’Genitori, Genitoque
Laus et jubilatio.’
Now I entered the little church that was quite empty, and where no sound would have been heard if the two voices in the tower had not continued to ring out over the dovecotes, where the white pigeons rested and wondered, and over the broad fields where the bending grasses and listening flowers stood in the afternoon sunshine, ’Laus et jubilatio,’ in the language of the bells.
The church was Romanesque, probably of the twelfth century. The nave was flanked by narrow aisles. Upon the very tall bases of the columns were carved, together with foliage, fantastic heads of demons, or satyrs of such expressive ugliness that they held me fascinated. Some were bearded, others were beardless, some were grinning and showing frightful teeth, others had thick-lipped, pouting mouths hideously debased. A few were really bons diables, who seemed determined to be gay, and to joke under the most trying circumstances; but the greater number had morose faces, puckered by the long agony of bearing up the church. Such variety of expression in ugliness was a triumph of art in the far-off age, when the chisel of an unremembered man with a teeming imagination made these heads take life from the inanimate stone.

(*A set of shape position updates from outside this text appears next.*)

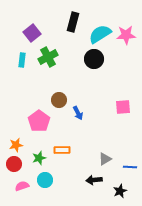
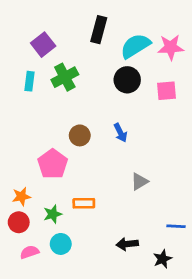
pink square: (123, 107) -> (167, 91), moved
blue arrow: (78, 113) -> (120, 133), moved
gray triangle: (105, 159) -> (139, 182), moved

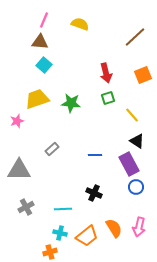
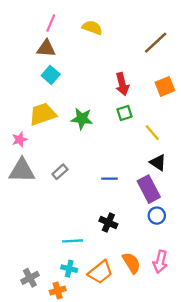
gray triangle: (19, 170) -> (22, 171), moved
gray cross: (26, 207) -> (30, 278), moved

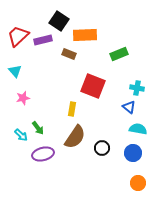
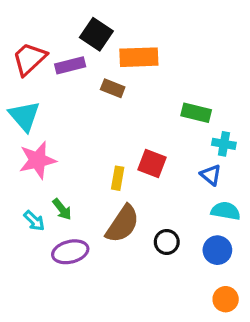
green rectangle: (119, 54) -> (196, 113), moved, turned 36
cyan triangle: (15, 71) -> (24, 116), size x1.5
red square: (93, 86) -> (152, 163), moved, size x0.7
pink star: (23, 98) -> (38, 160), size x1.6

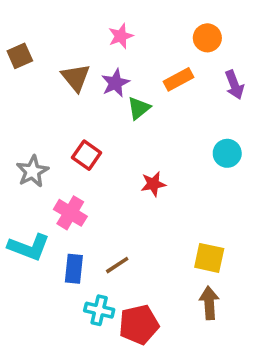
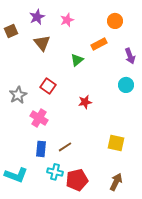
purple star: (115, 83) -> (37, 17), moved
purple arrow: (234, 85) -> (130, 56), moved
cyan L-shape: (29, 247) -> (16, 175), moved
brown arrow: (209, 303) -> (116, 182), moved, turned 30

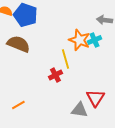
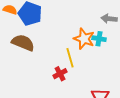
cyan cross: (94, 40) -> (99, 39), turned 32

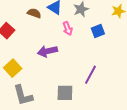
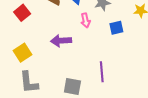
purple line: (91, 75) -> (102, 72), turned -42

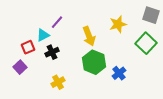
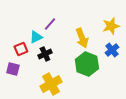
purple square: (20, 67) -> (13, 69), turned -32
blue cross: (119, 73) -> (112, 50), moved
yellow cross: (58, 82) -> (51, 84), size x1.5

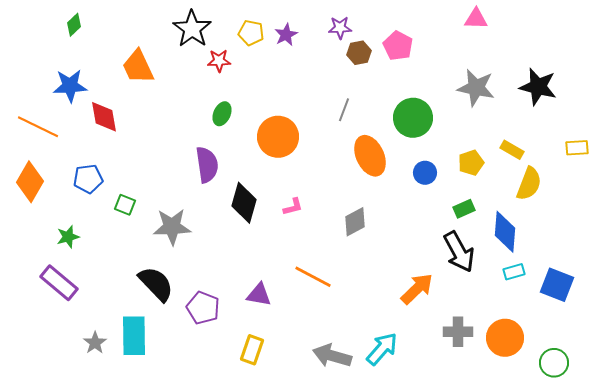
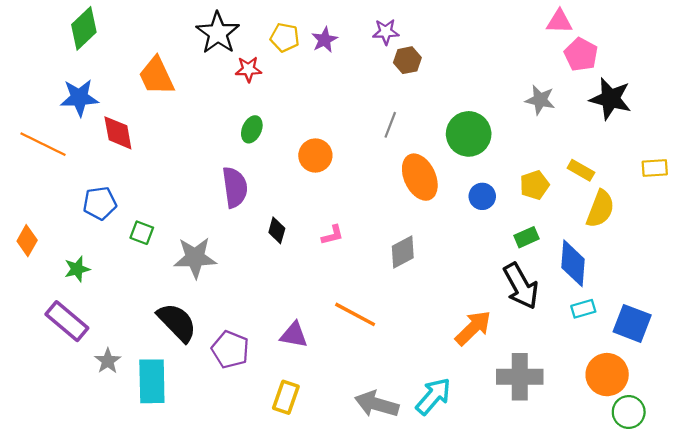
pink triangle: (476, 19) -> (559, 22), moved
green diamond: (74, 25) -> (84, 28), size x1.6
pink pentagon: (398, 46) -> (581, 54), moved
gray star: (476, 88) -> (540, 100), size x0.7
orange circle: (278, 137) -> (315, 155), size x0.7
orange diamond: (30, 182) -> (27, 241), moved, size x0.7
black diamond: (244, 203) -> (277, 230), size x0.6
gray cross: (458, 332) -> (520, 377), size x1.4
orange circle: (505, 338) -> (607, 375), moved
gray star: (95, 343) -> (108, 361), moved

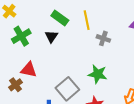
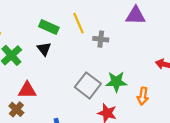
green star: (98, 74) -> (116, 82), moved
gray square: (67, 89) -> (88, 85), moved

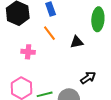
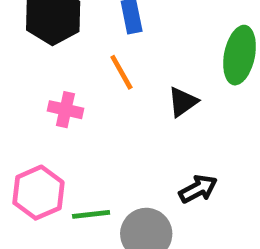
black triangle: (77, 42) -> (183, 102), turned -32

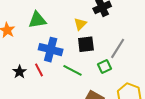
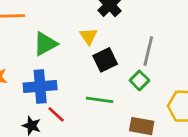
green triangle: (37, 20) -> (45, 44), moved
blue cross: (51, 50) -> (40, 86), moved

The road from Autoire to St. Cere soon led me into the valley of the Bave, a beautiful trout-stream, galloping towards the Dordogne through flowery meadows, on this last day of May, and under leaning trees, whose imaged leaves danced upon the ripples in the green shade. As I had no need to hurry, I loitered to pick ragged-robins upon the banks, flowers dear to me from old associations. Very common in England, they are comparatively rare in France.
New pleasures await the wayfarer every hour, almost every minute, in the day, and however long he may continue to wander over this wonderful world of inexhaustible variety, if he will only stop to look at everything, and so learn to feel the charm of little things.
I met a beggar, and fell into conversation with him. He asked me for nothing, and was surprised when I gave him two sous. He was a ragged old man, with a canvas bag, half filled with crusts, slung upon his side. I had already met many such beggars in this part of France. They travel about from village to village, filling their bags with pieces of bread that are given them, and selling afterwards what they cannot eat as food for pigs. As they rarely receive charity in the form of money, they do not expect it. This kind of mendicant is distinctly rural, and belongs to old times.